== Segment start ==

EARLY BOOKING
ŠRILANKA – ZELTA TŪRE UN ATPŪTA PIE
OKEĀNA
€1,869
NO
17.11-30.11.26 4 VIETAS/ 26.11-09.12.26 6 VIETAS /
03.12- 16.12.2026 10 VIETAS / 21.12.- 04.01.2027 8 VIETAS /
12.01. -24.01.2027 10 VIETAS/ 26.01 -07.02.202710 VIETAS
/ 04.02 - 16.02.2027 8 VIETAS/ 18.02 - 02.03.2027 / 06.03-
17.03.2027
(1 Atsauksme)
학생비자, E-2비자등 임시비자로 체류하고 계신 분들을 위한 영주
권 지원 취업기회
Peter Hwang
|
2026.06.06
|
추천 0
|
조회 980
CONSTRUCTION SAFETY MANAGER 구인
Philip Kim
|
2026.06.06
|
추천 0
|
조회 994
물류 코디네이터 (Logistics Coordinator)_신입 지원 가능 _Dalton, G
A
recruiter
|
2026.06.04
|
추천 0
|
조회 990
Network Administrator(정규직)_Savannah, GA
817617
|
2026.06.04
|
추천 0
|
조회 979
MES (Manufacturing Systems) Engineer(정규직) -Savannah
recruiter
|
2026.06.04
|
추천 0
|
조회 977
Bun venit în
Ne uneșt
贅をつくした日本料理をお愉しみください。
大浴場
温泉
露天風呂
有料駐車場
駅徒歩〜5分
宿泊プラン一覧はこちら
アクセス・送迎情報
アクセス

== Segment end ==

**EXERCISE PROMPT**
From the first line of the data above to the line holding "CONSTRUCTION SAFETY MANAGER 구인", reproduce each line exactly; emit no other lines.

**OUTPUT OF THE TASK**
EARLY BOOKING
ŠRILANKA – ZELTA TŪRE UN ATPŪTA PIE
OKEĀNA
€1,869
NO
17.11-30.11.26 4 VIETAS/ 26.11-09.12.26 6 VIETAS /
03.12- 16.12.2026 10 VIETAS / 21.12.- 04.01.2027 8 VIETAS /
12.01. -24.01.2027 10 VIETAS/ 26.01 -07.02.202710 VIETAS
/ 04.02 - 16.02.2027 8 VIETAS/ 18.02 - 02.03.2027 / 06.03-
17.03.2027
(1 Atsauksme)
학생비자, E-2비자등 임시비자로 체류하고 계신 분들을 위한 영주
권 지원 취업기회
Peter Hwang
|
2026.06.06
|
추천 0
|
조회 980
CONSTRUCTION SAFETY MANAGER 구인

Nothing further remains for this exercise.